:: WORK ITEM ::
Pick out each line in the items below that contains the string "стало" and copy it in full. Only matches with the same capitalization count.

:: SUPPLIED RECORDS ::
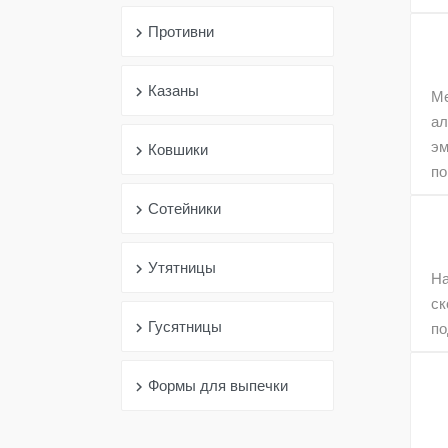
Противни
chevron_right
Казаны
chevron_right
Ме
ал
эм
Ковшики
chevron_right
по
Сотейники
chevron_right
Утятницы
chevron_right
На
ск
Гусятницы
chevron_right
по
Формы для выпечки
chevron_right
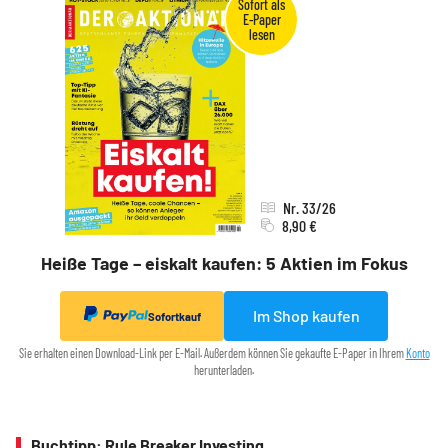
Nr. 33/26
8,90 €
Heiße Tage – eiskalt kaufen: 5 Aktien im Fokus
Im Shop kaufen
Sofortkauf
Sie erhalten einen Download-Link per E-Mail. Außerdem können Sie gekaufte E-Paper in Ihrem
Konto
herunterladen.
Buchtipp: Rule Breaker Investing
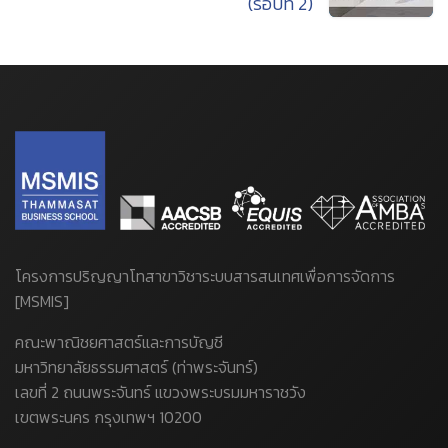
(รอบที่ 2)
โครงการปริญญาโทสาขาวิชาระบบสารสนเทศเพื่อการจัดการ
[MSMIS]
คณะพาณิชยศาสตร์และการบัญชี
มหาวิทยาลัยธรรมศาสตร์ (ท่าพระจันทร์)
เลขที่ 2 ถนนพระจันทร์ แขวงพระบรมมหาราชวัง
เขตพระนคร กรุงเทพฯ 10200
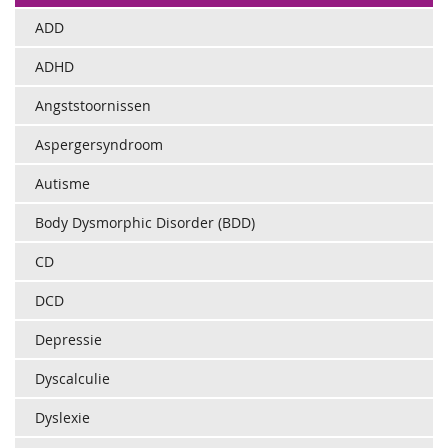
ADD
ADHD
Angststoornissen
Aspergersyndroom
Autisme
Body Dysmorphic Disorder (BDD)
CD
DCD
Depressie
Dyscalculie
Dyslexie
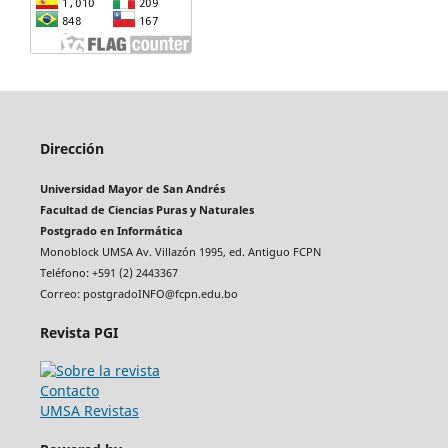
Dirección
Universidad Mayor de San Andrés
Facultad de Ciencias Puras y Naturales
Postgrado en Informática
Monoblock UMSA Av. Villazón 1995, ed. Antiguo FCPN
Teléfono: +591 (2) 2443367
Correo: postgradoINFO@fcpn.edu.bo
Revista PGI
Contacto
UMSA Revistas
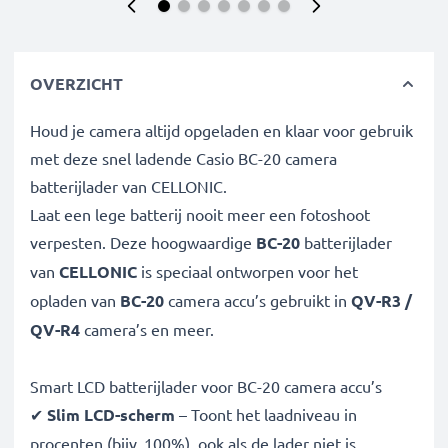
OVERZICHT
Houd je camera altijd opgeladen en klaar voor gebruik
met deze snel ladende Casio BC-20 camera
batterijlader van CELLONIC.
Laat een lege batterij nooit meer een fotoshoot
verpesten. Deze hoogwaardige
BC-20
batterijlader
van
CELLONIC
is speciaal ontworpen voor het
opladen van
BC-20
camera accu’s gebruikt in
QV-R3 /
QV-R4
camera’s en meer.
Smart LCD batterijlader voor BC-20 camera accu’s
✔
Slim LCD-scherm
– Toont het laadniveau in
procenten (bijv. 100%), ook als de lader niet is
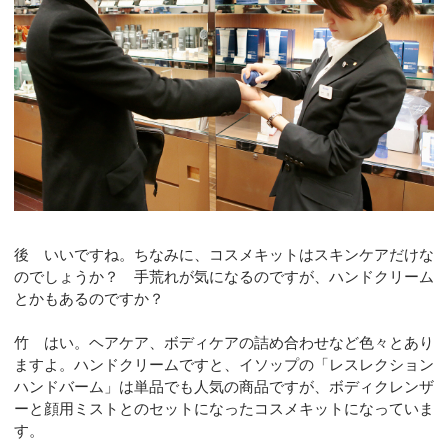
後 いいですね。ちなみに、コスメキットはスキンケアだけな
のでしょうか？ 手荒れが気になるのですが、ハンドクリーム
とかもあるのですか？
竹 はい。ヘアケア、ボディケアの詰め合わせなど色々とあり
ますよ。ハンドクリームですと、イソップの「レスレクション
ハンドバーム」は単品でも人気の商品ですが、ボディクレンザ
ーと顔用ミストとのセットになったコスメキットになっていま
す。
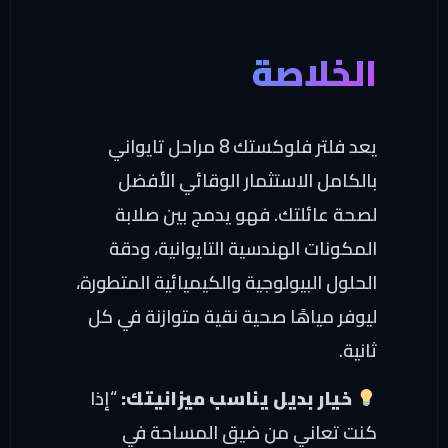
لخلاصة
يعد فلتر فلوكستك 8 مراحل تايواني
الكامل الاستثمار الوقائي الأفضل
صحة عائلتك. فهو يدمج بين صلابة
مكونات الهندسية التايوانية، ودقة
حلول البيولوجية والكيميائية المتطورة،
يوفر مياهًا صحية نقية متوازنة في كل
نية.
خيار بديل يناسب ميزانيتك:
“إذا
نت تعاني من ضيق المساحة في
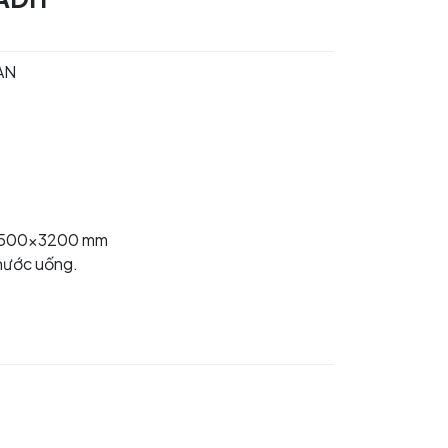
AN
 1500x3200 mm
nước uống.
---
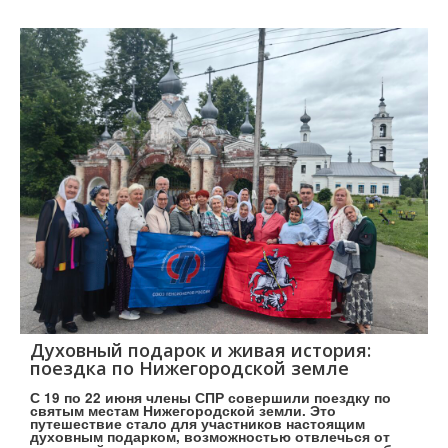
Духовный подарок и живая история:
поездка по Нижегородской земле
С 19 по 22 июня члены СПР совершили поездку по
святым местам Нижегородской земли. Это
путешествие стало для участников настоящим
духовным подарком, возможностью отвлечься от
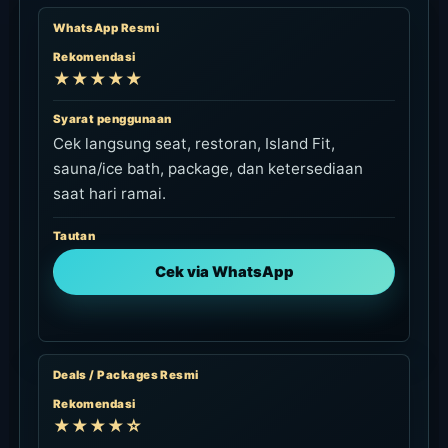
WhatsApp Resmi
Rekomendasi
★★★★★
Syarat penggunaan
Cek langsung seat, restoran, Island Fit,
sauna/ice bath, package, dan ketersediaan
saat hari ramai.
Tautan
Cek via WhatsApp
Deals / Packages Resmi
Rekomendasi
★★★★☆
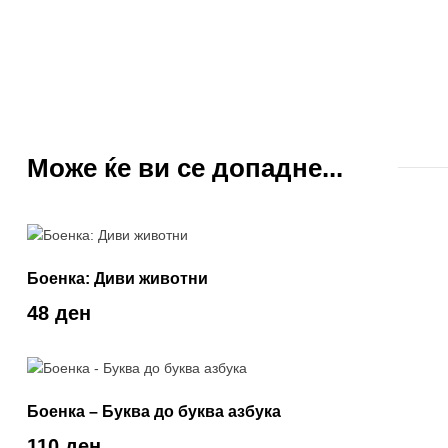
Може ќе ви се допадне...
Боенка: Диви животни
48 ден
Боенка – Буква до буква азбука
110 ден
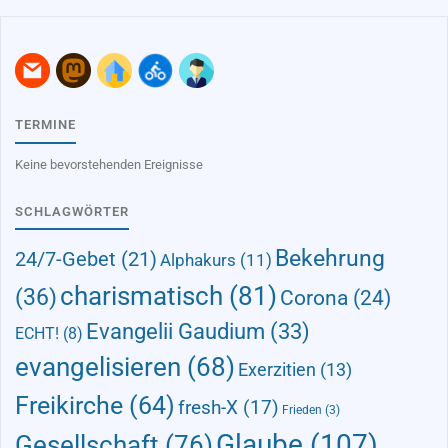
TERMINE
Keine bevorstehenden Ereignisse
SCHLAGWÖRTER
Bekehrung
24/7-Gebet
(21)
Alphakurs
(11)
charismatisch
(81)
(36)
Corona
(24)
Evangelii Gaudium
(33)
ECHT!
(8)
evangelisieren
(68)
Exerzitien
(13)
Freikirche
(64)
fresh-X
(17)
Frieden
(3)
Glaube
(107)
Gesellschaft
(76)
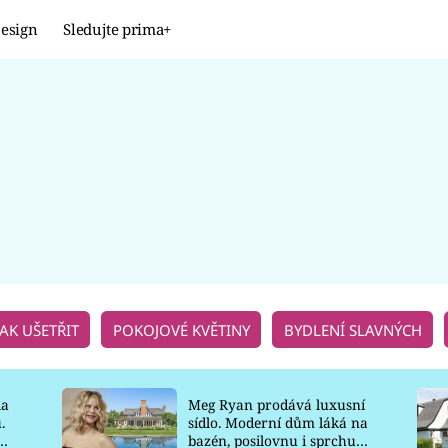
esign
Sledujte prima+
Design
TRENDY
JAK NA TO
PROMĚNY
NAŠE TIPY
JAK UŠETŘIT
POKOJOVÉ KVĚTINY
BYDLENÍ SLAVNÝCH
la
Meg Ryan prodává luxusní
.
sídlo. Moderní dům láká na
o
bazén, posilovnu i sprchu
...
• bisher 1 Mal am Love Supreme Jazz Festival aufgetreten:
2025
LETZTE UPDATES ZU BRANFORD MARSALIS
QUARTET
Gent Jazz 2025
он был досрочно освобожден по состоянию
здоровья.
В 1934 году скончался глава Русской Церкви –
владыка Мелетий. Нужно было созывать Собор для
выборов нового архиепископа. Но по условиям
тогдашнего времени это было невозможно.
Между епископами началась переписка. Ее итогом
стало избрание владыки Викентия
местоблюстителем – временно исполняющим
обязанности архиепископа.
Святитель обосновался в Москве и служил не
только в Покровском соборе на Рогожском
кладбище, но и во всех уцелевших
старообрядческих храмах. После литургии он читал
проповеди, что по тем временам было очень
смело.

:: TASK SOLUTION ::
путешествие стало для участников настоящим
стало избрание владыки Викентия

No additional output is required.